Lane 112: The article might gain in showing the WB

Fig 1A needs scale bars.

Fig 2, top: move the 6^th bar before the 8^th and delete the 5^th and 7^th which are duplicates (of 1^st and 11^th). That would simplify the figure.

Doses and regimen of tamoxifen and fulvestrant need to be indicated.

Reviewer 3 Report

In this paper, the authors identify FASN as a novel mediator of endocrine resistance in luminal B like, ER+/HER2+ breast cancer. FASN might be exploited as potential therapeutic target and a marker for Tamoxifen resistance. 

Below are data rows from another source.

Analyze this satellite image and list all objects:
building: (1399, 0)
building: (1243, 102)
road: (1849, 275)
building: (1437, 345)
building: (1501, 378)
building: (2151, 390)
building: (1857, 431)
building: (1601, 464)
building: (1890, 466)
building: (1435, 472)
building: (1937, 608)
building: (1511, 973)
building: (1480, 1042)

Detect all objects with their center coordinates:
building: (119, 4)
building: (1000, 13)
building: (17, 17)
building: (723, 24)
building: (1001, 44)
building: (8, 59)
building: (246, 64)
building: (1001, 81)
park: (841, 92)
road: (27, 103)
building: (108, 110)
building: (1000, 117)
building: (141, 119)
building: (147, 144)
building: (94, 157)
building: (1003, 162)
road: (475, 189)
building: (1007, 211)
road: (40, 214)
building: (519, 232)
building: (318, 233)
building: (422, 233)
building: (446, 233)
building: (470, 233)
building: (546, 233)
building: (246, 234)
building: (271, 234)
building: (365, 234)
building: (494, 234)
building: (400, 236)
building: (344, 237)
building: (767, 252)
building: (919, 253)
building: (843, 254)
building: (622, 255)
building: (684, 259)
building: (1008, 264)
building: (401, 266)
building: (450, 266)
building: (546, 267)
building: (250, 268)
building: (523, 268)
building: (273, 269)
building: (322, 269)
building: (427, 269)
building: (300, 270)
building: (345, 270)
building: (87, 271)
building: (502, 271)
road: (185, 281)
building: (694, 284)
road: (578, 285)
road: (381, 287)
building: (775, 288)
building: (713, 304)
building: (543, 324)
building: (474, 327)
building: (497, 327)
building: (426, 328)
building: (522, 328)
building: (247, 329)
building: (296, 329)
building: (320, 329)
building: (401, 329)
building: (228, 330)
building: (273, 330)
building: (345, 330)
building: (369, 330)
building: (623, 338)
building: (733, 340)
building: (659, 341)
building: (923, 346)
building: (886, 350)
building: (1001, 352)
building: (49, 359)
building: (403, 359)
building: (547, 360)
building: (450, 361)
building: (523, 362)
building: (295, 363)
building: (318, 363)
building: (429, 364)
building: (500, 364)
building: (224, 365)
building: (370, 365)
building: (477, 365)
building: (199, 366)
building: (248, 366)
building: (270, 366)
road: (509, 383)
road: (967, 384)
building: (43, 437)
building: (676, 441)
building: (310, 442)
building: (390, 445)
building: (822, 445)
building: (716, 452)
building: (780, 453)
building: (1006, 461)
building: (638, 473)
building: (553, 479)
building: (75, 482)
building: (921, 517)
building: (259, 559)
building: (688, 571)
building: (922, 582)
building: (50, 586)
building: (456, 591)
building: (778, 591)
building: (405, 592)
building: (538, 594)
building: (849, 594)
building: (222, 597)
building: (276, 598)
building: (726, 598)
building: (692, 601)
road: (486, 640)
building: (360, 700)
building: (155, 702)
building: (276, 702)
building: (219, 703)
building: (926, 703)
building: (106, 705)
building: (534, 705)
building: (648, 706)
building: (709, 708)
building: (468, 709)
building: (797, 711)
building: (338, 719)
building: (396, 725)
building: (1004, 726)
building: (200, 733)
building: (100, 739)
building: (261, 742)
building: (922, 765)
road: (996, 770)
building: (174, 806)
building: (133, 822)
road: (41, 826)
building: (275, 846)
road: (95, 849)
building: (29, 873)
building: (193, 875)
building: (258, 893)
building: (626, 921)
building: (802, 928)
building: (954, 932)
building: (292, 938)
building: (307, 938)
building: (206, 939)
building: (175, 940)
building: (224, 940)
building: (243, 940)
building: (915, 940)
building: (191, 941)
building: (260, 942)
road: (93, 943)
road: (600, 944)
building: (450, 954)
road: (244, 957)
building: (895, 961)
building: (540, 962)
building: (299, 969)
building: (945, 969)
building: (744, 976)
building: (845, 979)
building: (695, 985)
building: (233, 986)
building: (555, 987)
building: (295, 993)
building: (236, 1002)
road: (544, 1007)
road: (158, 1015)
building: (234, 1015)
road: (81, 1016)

Here are some major points that should be addressed before the manuscript is accepted:

1. This study is a follow up from the group's previous paper (Corominas-Faja et al, 2917; PMC5784426) that also addresses the importance of FASN in HER2-driven breast cancer. However, reference to this paper is buried in the introduction and not discussed much in this current manuscript. Please address why FASN did not distinguish between good and bad prognosis in Figure 2&3 in Corominas-Faja et al for luminal B but did so in this study? Were the patient cohort treated with Tamoxifen in the previous study? Please cite this paper and clarify any discrepancies and the cohorts used in the current study. 
2. In section 4.6, what are the doses and mode of administration for Tamoxifen or Fulvestrant used in the in vivo study? These are critical information that should be included for the sake of scientific rigor and reproducibility. 
3. What is the amount of estrogen given to the mice? This information should be included for scientific rigor and reproducibility. 
4. On Line #280, is it said that ER+, HER2-, Ki67-low and luminal-B ER+, HER2-, Ki67-high are considered for the survival analysis. Luminal-B type breast cancer can be both HER2+ or HER2-. Does FASN distinguish between good and bad prognosis within luminal B that is HER2+?
5. Classification of luminal-B breast cancer needs to be clarified throughout the paper, e.g., line #287.
6. What is the ER protein levels in MCF7/HER2-18 cells?
7. Does the ER protein levels change with C75 treatment in cells and tumors? A western blot analysis of ER in the cells or IHC treated tumor samples will be informative.